Module trase.tools.aws.s3_access_logs

Parse AWS S3 server access logs into structured records.

Format reference: https://docs.aws.amazon.com/AmazonS3/latest/userguide/LogFormat.html

Each line is space-separated with three token styles — bracketed timestamps ([12/Mar/2026:09:00:56 +0000]), double-quoted fields (request line, referrer, user-agent) and bare tokens — and an empty field is a single -. AWS appends new trailing fields over time, so we tokenise the whole line (respecting quotes/brackets) and map only the first, stable set of fields positionally; any extra trailing tokens are ignored.

Used by the s3_access_log_events dbt model to turn the raw log objects under s3://trase-db-dumps/trase-storage-access-logs/ into a typed table.

Functions

def fetch_and_parse_access_logs(keys, bucket, client) ‑> list[dict]

Download each access-log object and parse it.

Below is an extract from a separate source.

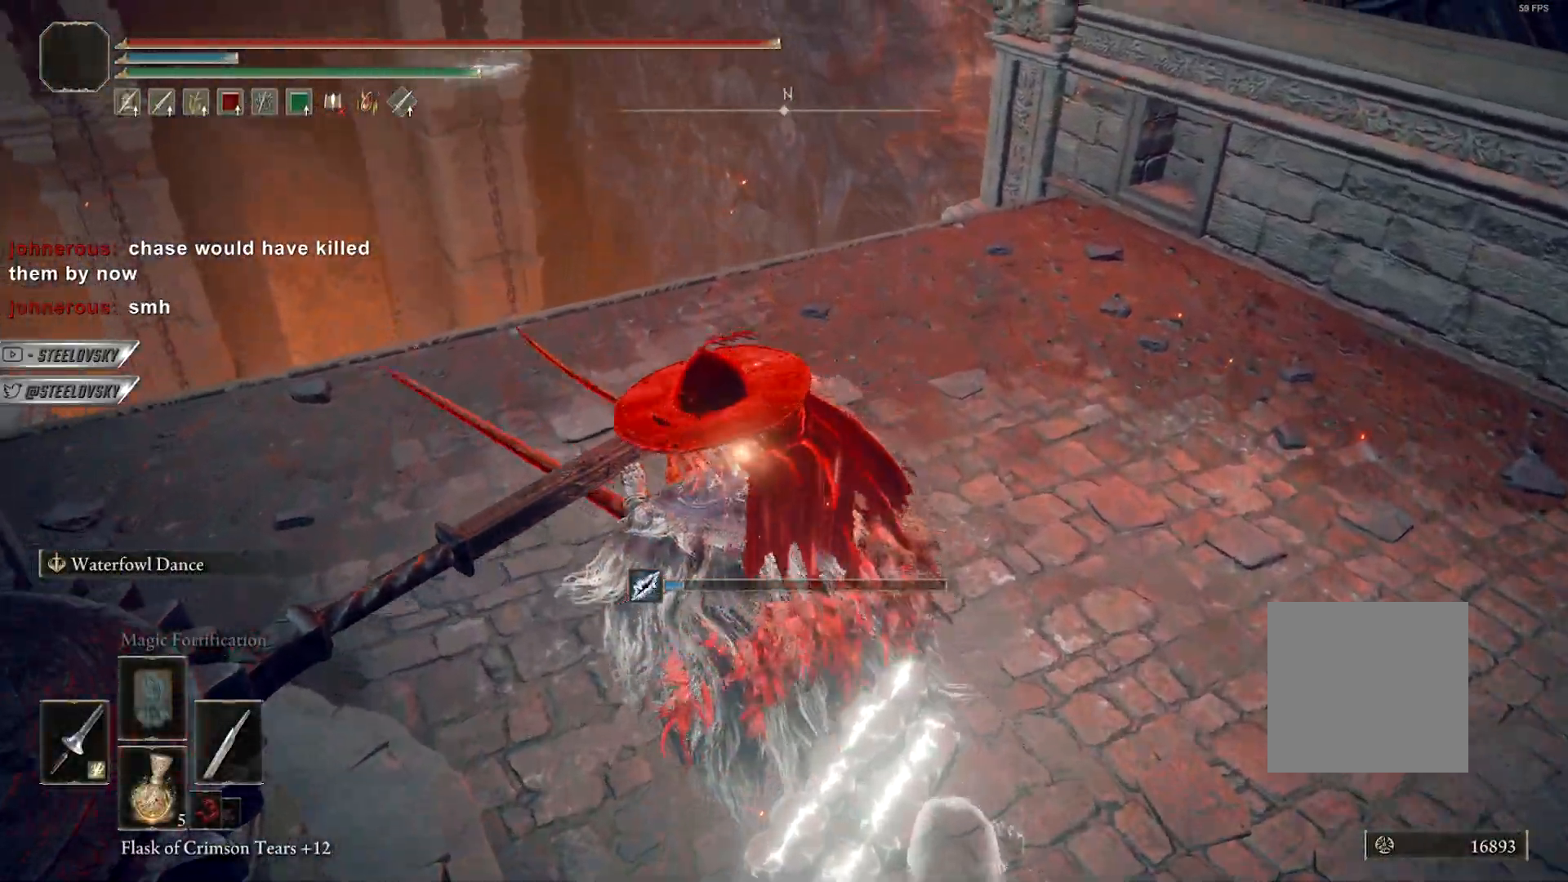
{"buttons": [], "left_stick": "up-left", "right_stick": "down-left", "events": [[50, "right_stick", "center"], [133, "left_stick", "up"], [183, "right_stick", "down-left"], [333, "right_stick", "center"], [467, "right_stick", "down-left"], [500, "left_stick", "up-left"]]}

Per-object errors are logged and skipped so one bad object can't abort an incremental load.

Returns the concatenated records across all keys.

def parse_access_log_line(line: str) ‑> dict | None

Parse one access-log line into a dict keyed by :data:_FIELDS, or None if the line has fewer tokens than the stable field set (malformed/partial).

def parse_access_log_lines(text: str) ‑> list[dict]

Parse a whole access-log file's text into a list of records, skipping blank and unparseable lines.